A Confederação Nacional da Indústria (CNI) considera oportuna a disponibilização de crédito emergencial para as empresas afetadas pela tarifa adicional de 25% dos Estados Unidos sobre produtos brasileiros. A medida, que inclui setores cujas exportações foram prejudicadas pela guerra no Oriente Médio, ajuda a aliviar o duro golpe recebido por setores importantes da indústria nacional.
A indústria de transformação deve ser o setor mais impactado pela tarifa adicional, pois 47% do valor total das exportações desse segmento são alcançadas pela medida do governo dos EUA.
- A tarifa de 25% dos EUA afeta diretamente produtos como aço, alumínio, carros e móveis.
- A indústria de transformação, que inclui fábricas que produzem bens, é a mais prejudicada.
- O governo brasileiro vai liberar até R$ 18,5 bilhões em crédito para ajudar essas empresas.
- Setores como madeira, plástico, calçados e papel também estão na lista dos afetados.
- A CNI sugere que essa ajuda pode se tornar parte de um plano maior para aumentar as exportações brasileiras.
Para a CNI, a sobreposição dessa barreira protecionista ao estrangulamento financeiro das empresas evidencia a urgência do pacote governamental. Vale destacar que esses setores já lidam com um conjunto de amarras operacionais e tributárias diariamente, como os juros altos e a incidência do IOF sobre operações de crédito, pilares do perverso Custo Brasil.

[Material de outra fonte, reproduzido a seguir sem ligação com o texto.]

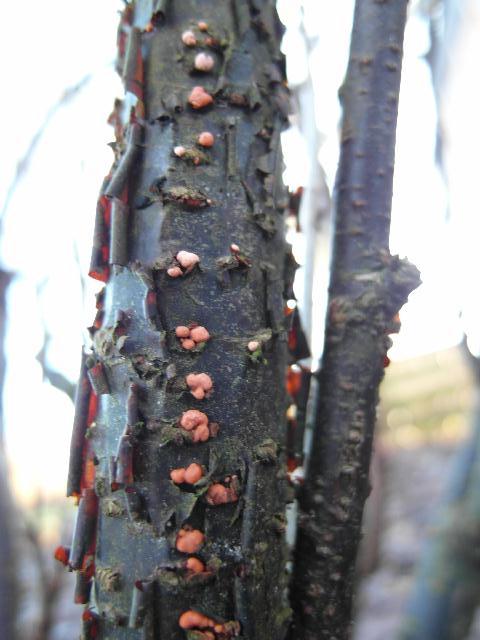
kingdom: Fungi
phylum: Ascomycota
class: Sordariomycetes
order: Hypocreales
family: Nectriaceae
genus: Nectria
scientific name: Nectria cinnabarina
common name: almindelig cinnobersvamp
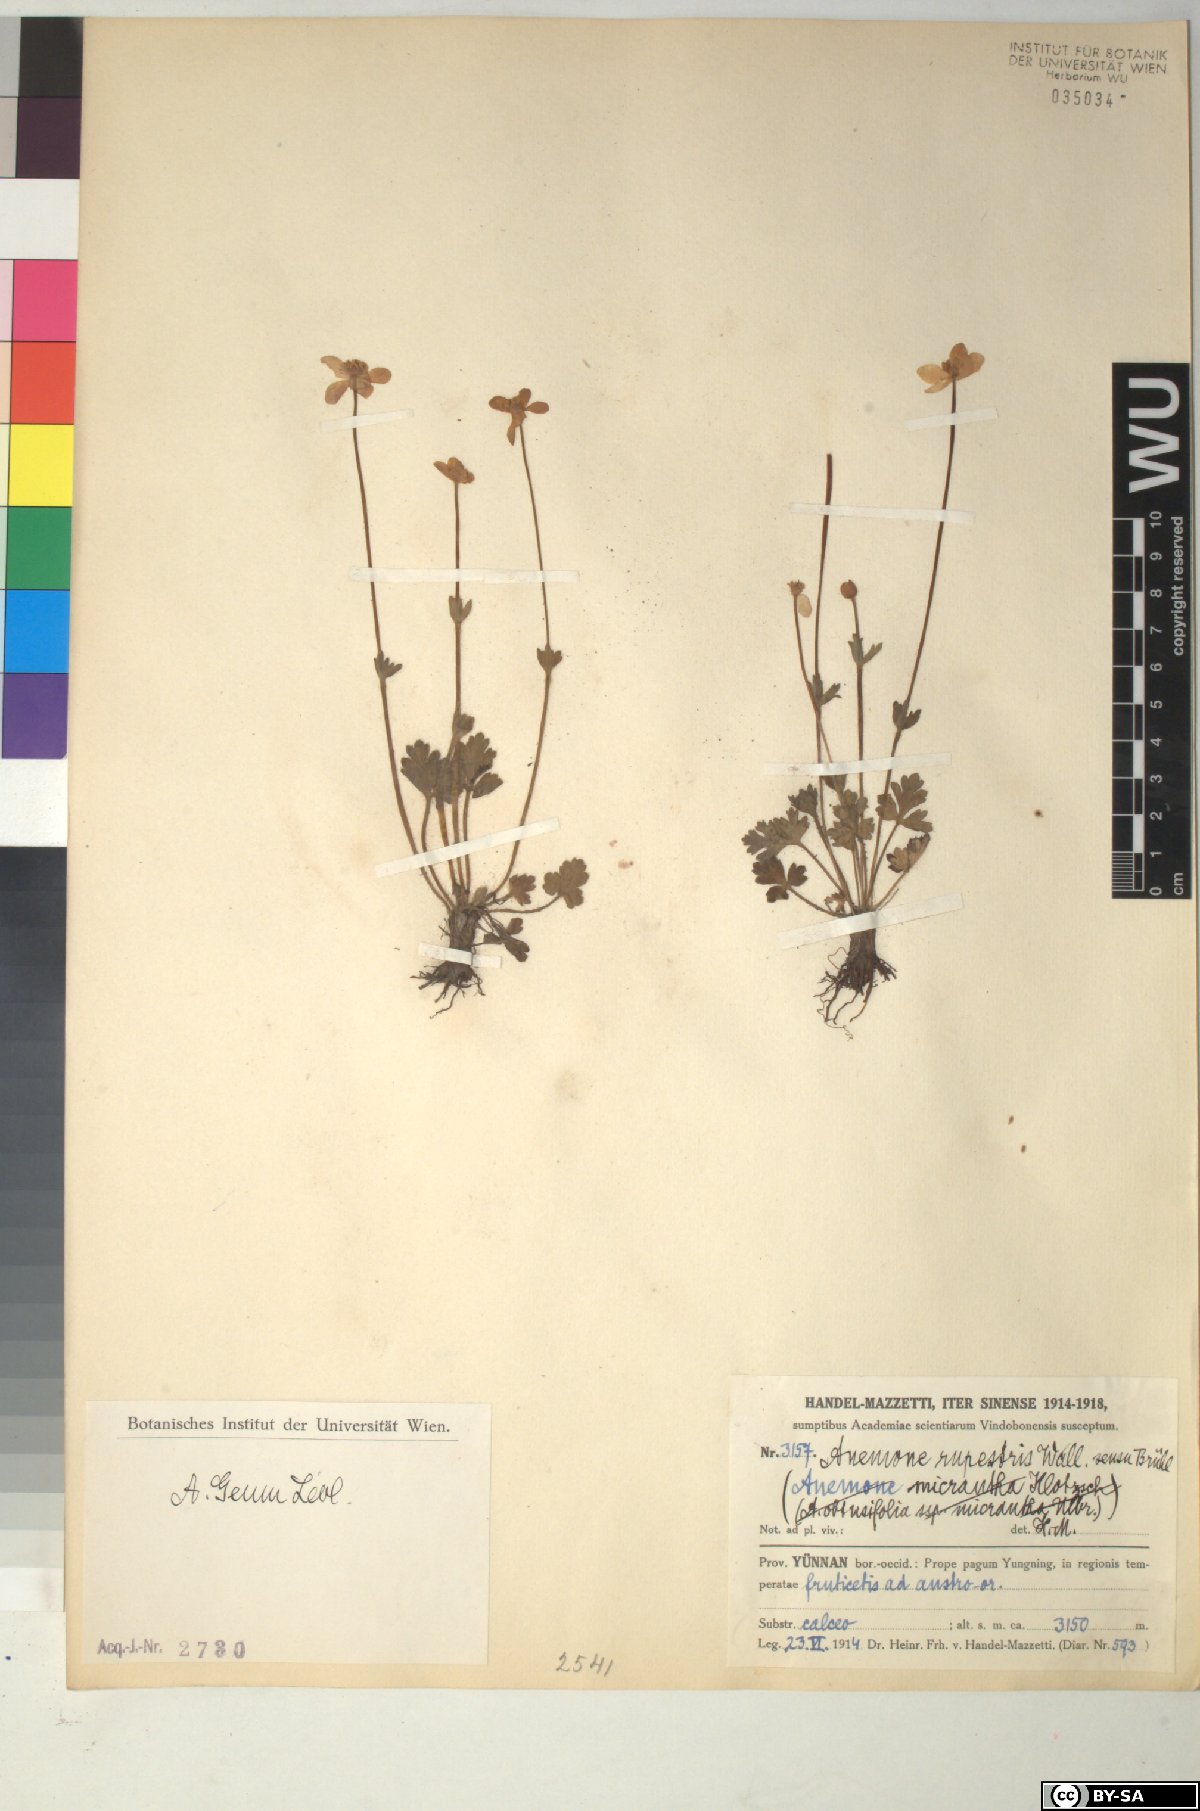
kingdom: Plantae
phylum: Tracheophyta
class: Magnoliopsida
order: Ranunculales
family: Ranunculaceae
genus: Anemonastrum
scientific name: Anemonastrum geum
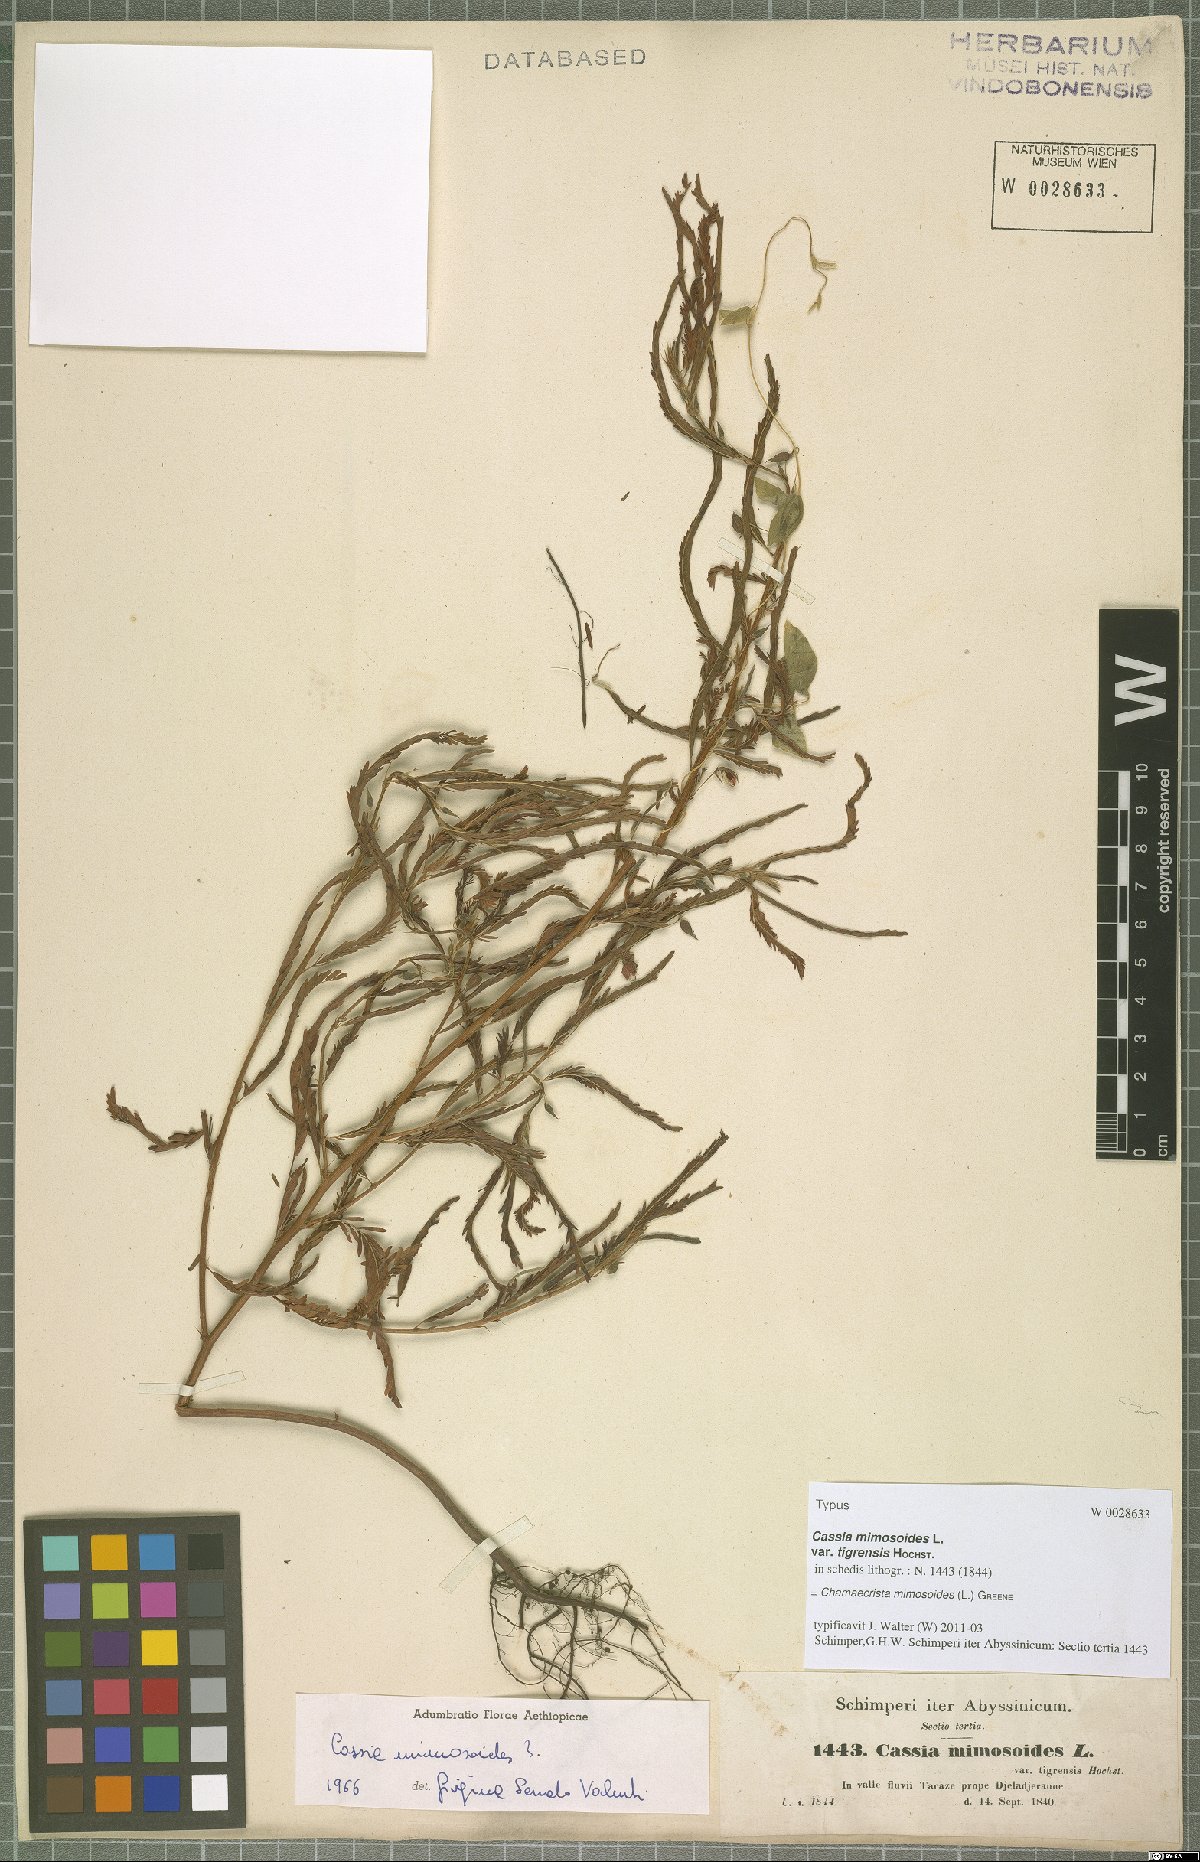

Há espaço, no entanto, para que a resposta emergencial anunciada pelo governo seja um dos instrumentos de uma 7ª missão da Nova Indústria Brasil (NIB), voltada para a ampliação da inserção da indústria brasileira no mercado internacional.
Governo disponibiliza R$ 18,5 bilhões em linhas de crédito
Anunciado pelo governo nesta quarta-feira (22), o Plano Brasil Soberano 3, uma extensão das medidas emergenciais anteriores, disponibilizará até R$ 18,5 bilhões em recursos aos setores afetados pela medida norte-americana, bem como por conflitos internacionais, além de proporcionar linhas de crédito menos custosas para setores estratégicos para a balança comercial, fertilizantes e minerais críticos.
Setores beneficiários previstos:
Grupo 1: Afetados por tarifas comerciais dos EUA
- Seção 232 do USTR: aço, alumínio, automotivo e móveis.
- Seção 301 do USTR: madeira, carvão, máquinas e equipamentos elétricos, produtos cerâmicos, plástico, calçados, papel e açúcar.
Grupo 2: Setores industriais estratégicos
- Têxtil; químicos; farmacêuticos; automotivo; equipamentos de informática; produtos eletrônicos e ópticos; máquinas, equipamentos e materiais elétricos; outros equipamentos de transporte; borracha e plástico; máquinas e equipamentos; minerais críticos; e fertilizantes.
Grupo 3: Exportações para o Golfo Pérsico e setores afetados
- Arábia Saudita; Catar; Bahrein; EUA; Iraque; Irã; Kuwait; e Omã.